As Penn State’s men’s ice hockey team prepares for the huge leap to NCAA Division I status, the Nittany Lions’ head coach has an appreciation for the United States Hockey League and the Youngstown Phantoms.

“The USHL is a fantastic league,” said Guy Gadowsky, who visited the Mahoning Valley on Tuesday as part of the Penn State Coaches Caravan that stopped at the Holiday Inn. “When I was at Princeton, we recruited [Phantoms captain] Mike Ambrosia, their leading scorer.”

“It’s a league that we are very comfortable with,” said Gadowsky, who guided Penn State to a 34-29-5 record in the Nittany Lions’ final year as a club team. “I truly believe it is the best college prep league in the nation.

“The league is very competitive and they’ve done a good job of keeping it small, which means they are the undisputed top league in the United States,” Gadowsky said. “There are only 16 teams so whether you are from the East Coast or West, you want to be in the USHL. That’s why they get the very best.

“That’s why so many USHL players go on to Division I hockey and [sometimes] further to the NHL,” Gadowsky said.

After two seasons in Youngstown, Ambrosia will begin his college career this summer. Two other Phantoms — defenseman Kevin Liss and forward Jonathan Liau — also will play for Princeton.

Gadowsky, 44, was Princeton’s coach for seven seasons before taking over the Penn State program last year.

This fall, the Nittany Lions will be a Division I independent team. A year later, they will join Ohio State, Michigan, Michigan State, Wisconsin and Minnesota in a new Big Ten conference.

“That will be the best college programs in the nation night in and night out,” Gadowsky said. “They have dominated their conferences.
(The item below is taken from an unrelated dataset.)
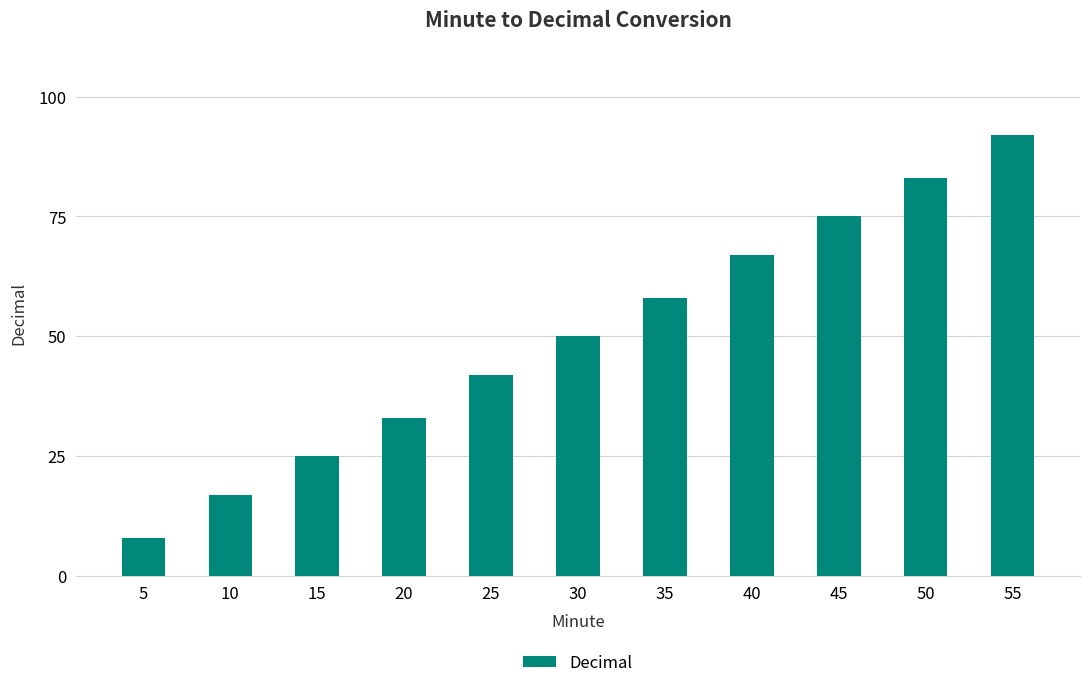

What is the approximate value at 40, to the nearest 10?

70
It’s going to be a power conference.

“It’s going to difficult, but that’s why you go to Penn State, to play the very best,” Gadowsky said.

That means Penn State has step up its game in finding top-level juniors.
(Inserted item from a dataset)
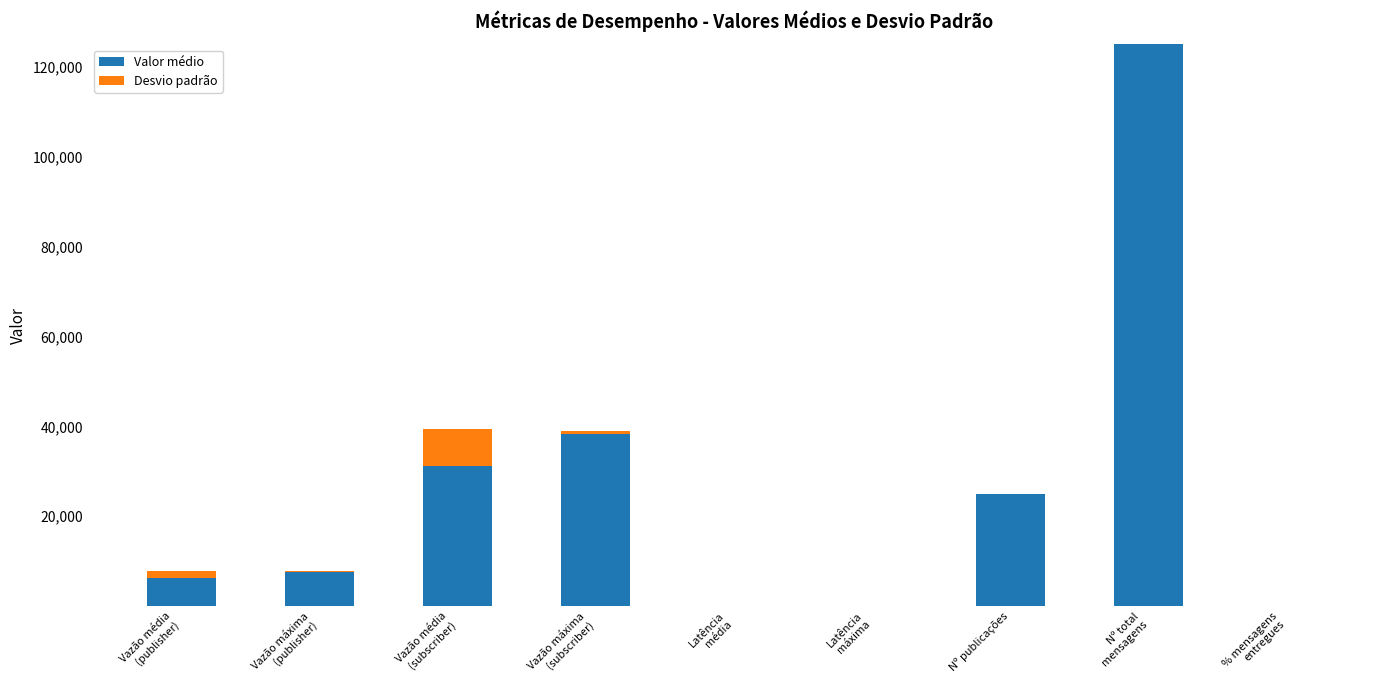

What is the total value across all series at Nº publicações?

25000.0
“We’re going to go everywhere to get the best student-athletes,” Gadowsky said of recruiting. “We have recruits coming in from Alaska, British Columbia, Alberta, Ontario and Pennsylvania, obviously.

“And we’d love to get the best players from this area,” Gadowsky said. “With us going Big Ten, that would gave them the option to play the best college hockey that there is and stay close to home.

“Our staff is in place and we did a lot of recruiting,” Gadowsky said of his first year at Penn State.

Fifteen players will return for the Division I experience. Penn State will play 21 Division opponents and 13 games against Division III teams plus the U.S. National team that also plays in the USHL.